El segundo partido es el de las inversiones: atraer capitales dispuestos a invertir en la producción real de bienes, antes que en la especulación bursátil. Pero las nuevas tecnologías y la expansión financiera han acrecentado exponencialmente la capacidad extorsiva del capital: para que se digne a invertir en empresas reales, exige reducciones impositivas, bajos salarios, condiciones laborales de superexplotación (eufemísticamente llamadas «flexibles»), etc. O invierten en otro sitio, o no invierten (siempre pueden refugiarse en el pujante sistema financiero, que se reproduce, sobre todo, en base a las deudas públicas que pagamos todos pero sólo gozan algunos). Quienes viven de su salario o de su trabajo no juegan este partido. No tienen ahorros que invertir, o los tienen en cantidades insignificantes.

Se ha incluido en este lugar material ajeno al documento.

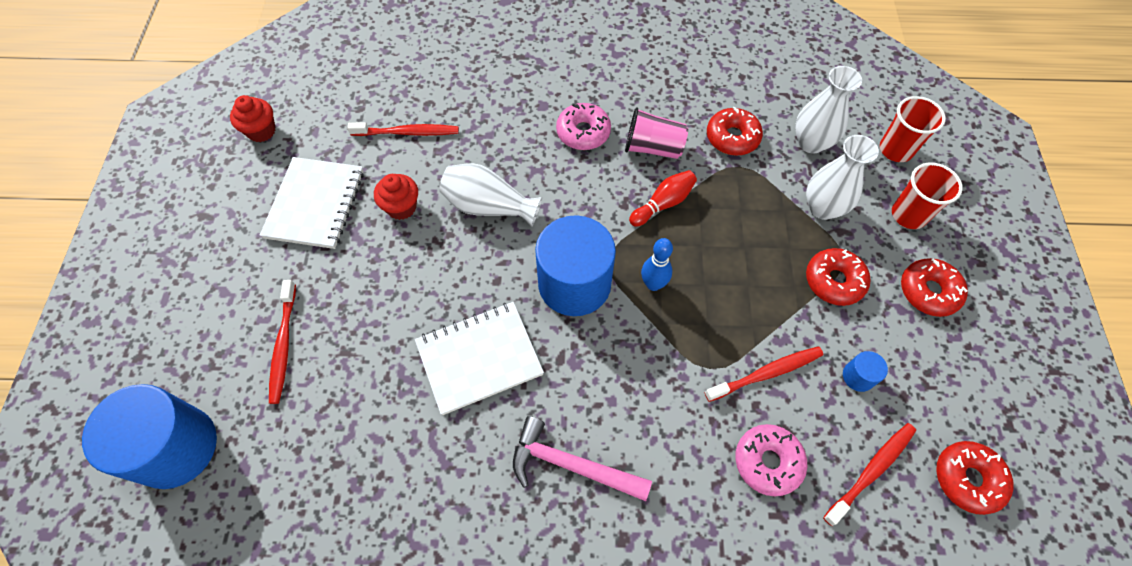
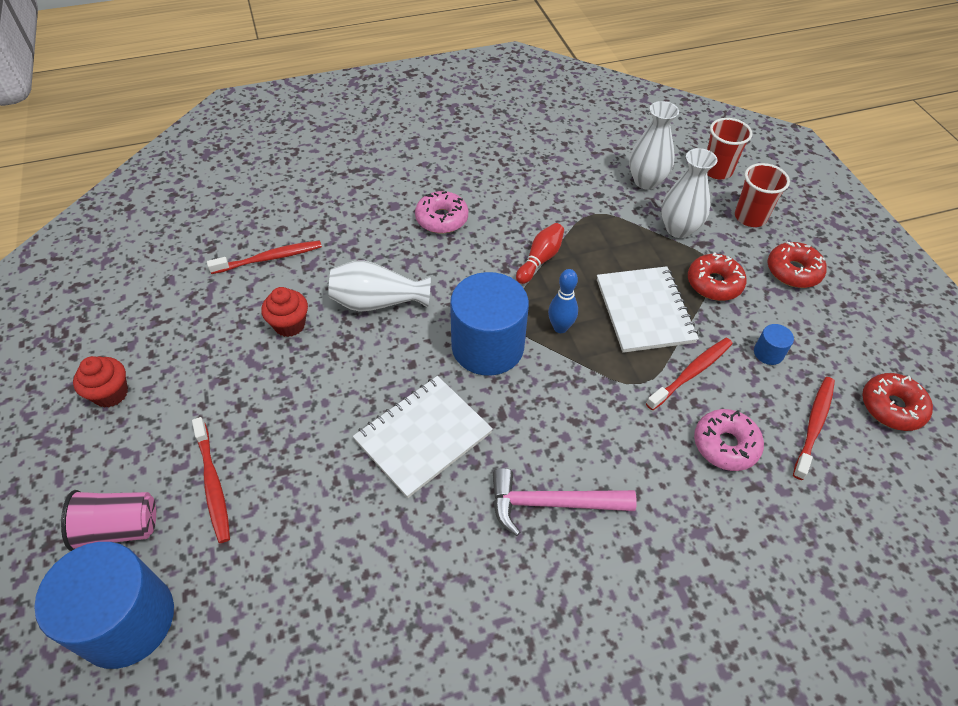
camera: 20 degrees left, 10 degrees down
red cupcake [230,95,276,142] -> red cupcake moved to [73,356,128,408]
white notebook [260,157,364,249] -> white notebook moved to [597,266,699,353]
pink cup [625,107,688,159] -> pink cup moved to [61,490,156,551]
red donut [707,107,763,156] -> none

Por último está el partido de la ciudadanía, exageradamente llamada democracia. Allí las clases populares juegan, desde luego. Pero las clases propietarias también lo hacen. Los trabajadores son numéricamente mayoría, pero las campañas electorales requieren dinero –mucho dinero–, y el dinero lo aportan las empresas y los capitalistas. Este partido, sin embargo, hay que jugarlo, y a diferencia de los anteriores no se sabe de antemano quién podría ganarlo. Sin embargo, y aún cuando los sectores populares pudieran obtener una victoria en este tercer partido, ya han perdido en los dos restantes. En el mejor de los casos, haciendo todo bien y con viento a favor, lo único que se consigue es perder por menos diferencia. Y la condición económica que hace posible «perder por menos» es el crecimiento económico… el mismo crecimiento que –hoy está claro– está destruyendo el planeta. Entre tanto, las desigualdades se disparan, la miseria se resiste a desaparecer y quienes viven en el lujo y el derroche pregonan austeridad con la misma hipocresía con la que ellos y ellas, que tienen una cómoda vida asegurada por generaciones, alaban las virtudes de la incertidumbre.
Es imperioso salir de este círculo vicioso y ecológicamente autodestructivo. Las políticas «progresistas» que nos proponen –pero rara vez alcanzan– lustros con tasas de crecimiento superiores al 5% para reducir unos puntos porcentuales la pobreza (mientras la riqueza se concentra cada vez más) son una estafa. Lo que necesitamos no son políticas «contra la pobreza» ni objetivos (a los que luego se renuncia sin mayor escándalo) de «pobreza cero».
Lo que necesitamos, en bien de los trabajadores y en bien de la naturaleza, es atacar al capital y la riqueza privada. No necesitamos más riqueza, sino una riqueza mejor distribuida. No más capital, sino medios de producción colectivizados. Para ello es necesario democratizar en serio, es decir, socializar, colocar bajo la soberanía popular no sólo la administración del estado, sino también el control del sistema de crédito y las inversiones. Y no habría que perder mucho tiempo: el planeta ya no resiste la endiablada lógica expansiva de un sistema social depredador. Dejemos de soñar con el crecimiento: la sustentabilidad es mucho más importante y vital. No nos engañemos más con anhelos de desarrollo: la igualdad es un objetivo mucho más importante y accesible. Volvamos a llamar a las cosas por su nombre: al empleador, explotador; al banquero, usurero; al rentista, parásito; a los «mercados», clase capitalista. Y a los cambios necesarios, revolución.
[*] Extracto del libro La revolución: revisión y futuro (Red Editorial, 2020).